### EXERCISE
First find the line with "Balls, Ubaid Ali Khan Lodhi: 5 -> 8" in the entries below, then set down exactly every line through the line with "Runs, Tanveer Iqbal: 1 -> 0", that line included.

### DATA FOR THIS EXERCISE
================================

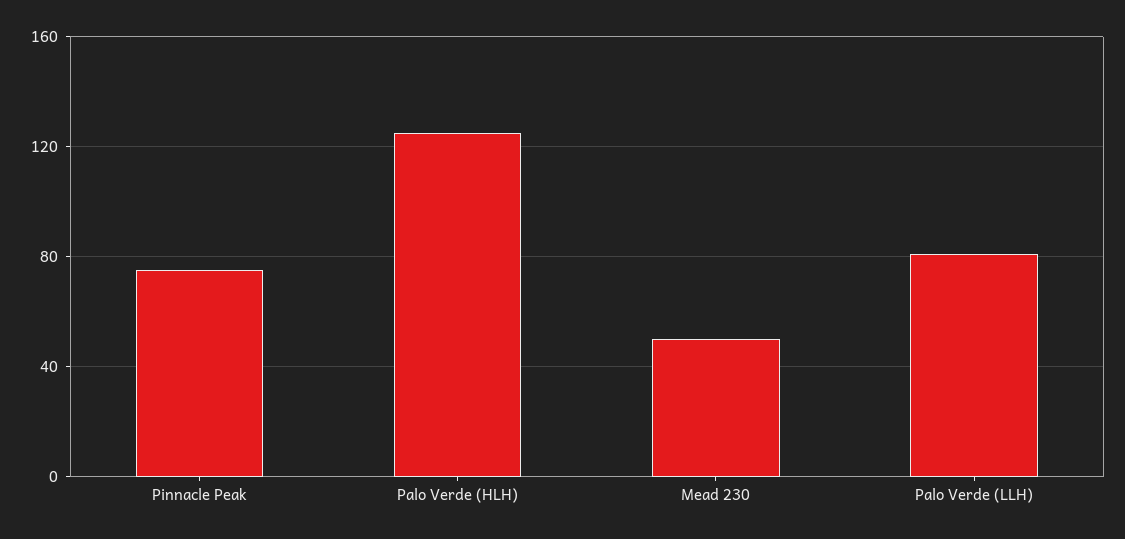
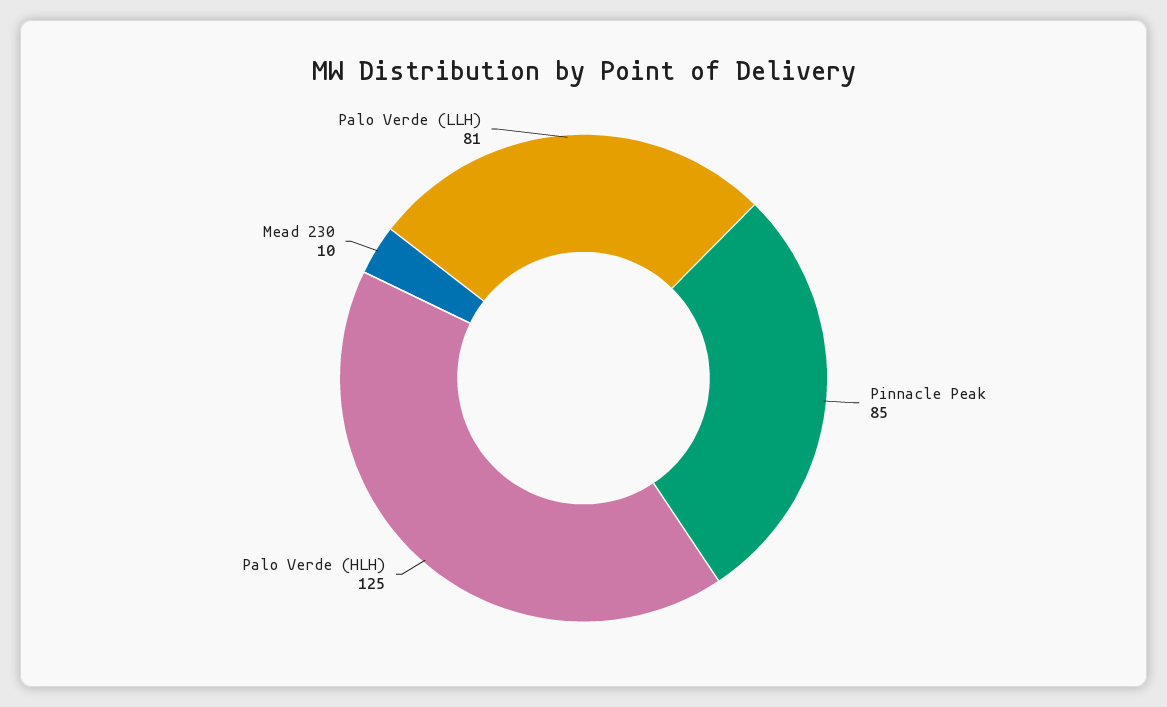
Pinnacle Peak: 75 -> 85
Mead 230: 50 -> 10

================================

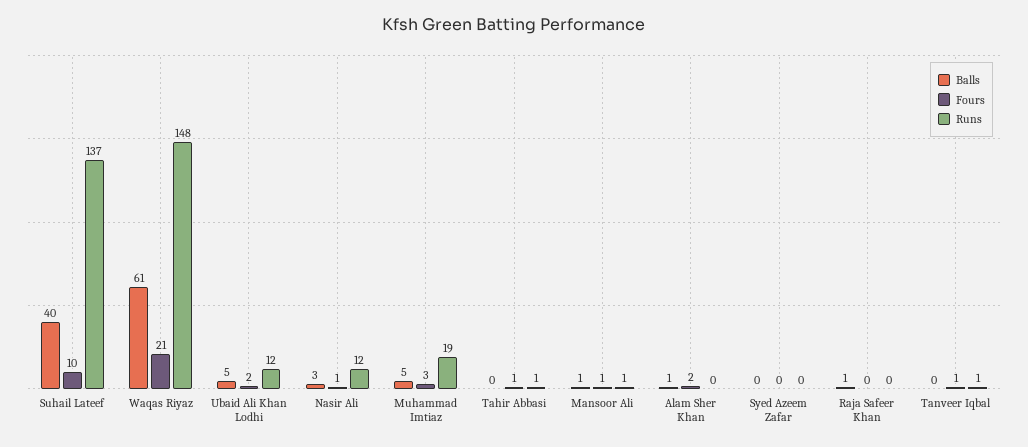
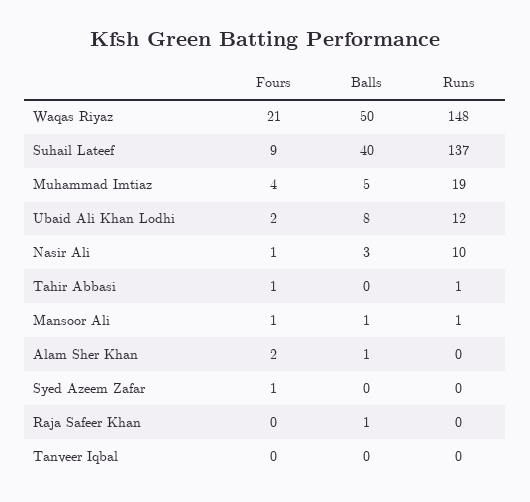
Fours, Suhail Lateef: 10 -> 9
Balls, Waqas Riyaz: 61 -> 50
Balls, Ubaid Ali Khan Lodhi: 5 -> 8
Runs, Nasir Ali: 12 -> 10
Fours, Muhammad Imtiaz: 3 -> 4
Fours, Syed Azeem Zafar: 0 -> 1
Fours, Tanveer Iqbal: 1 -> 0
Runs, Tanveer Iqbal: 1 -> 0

================================

### WRITTEN RESPONSE
Balls, Ubaid Ali Khan Lodhi: 5 -> 8
Runs, Nasir Ali: 12 -> 10
Fours, Muhammad Imtiaz: 3 -> 4
Fours, Syed Azeem Zafar: 0 -> 1
Fours, Tanveer Iqbal: 1 -> 0
Runs, Tanveer Iqbal: 1 -> 0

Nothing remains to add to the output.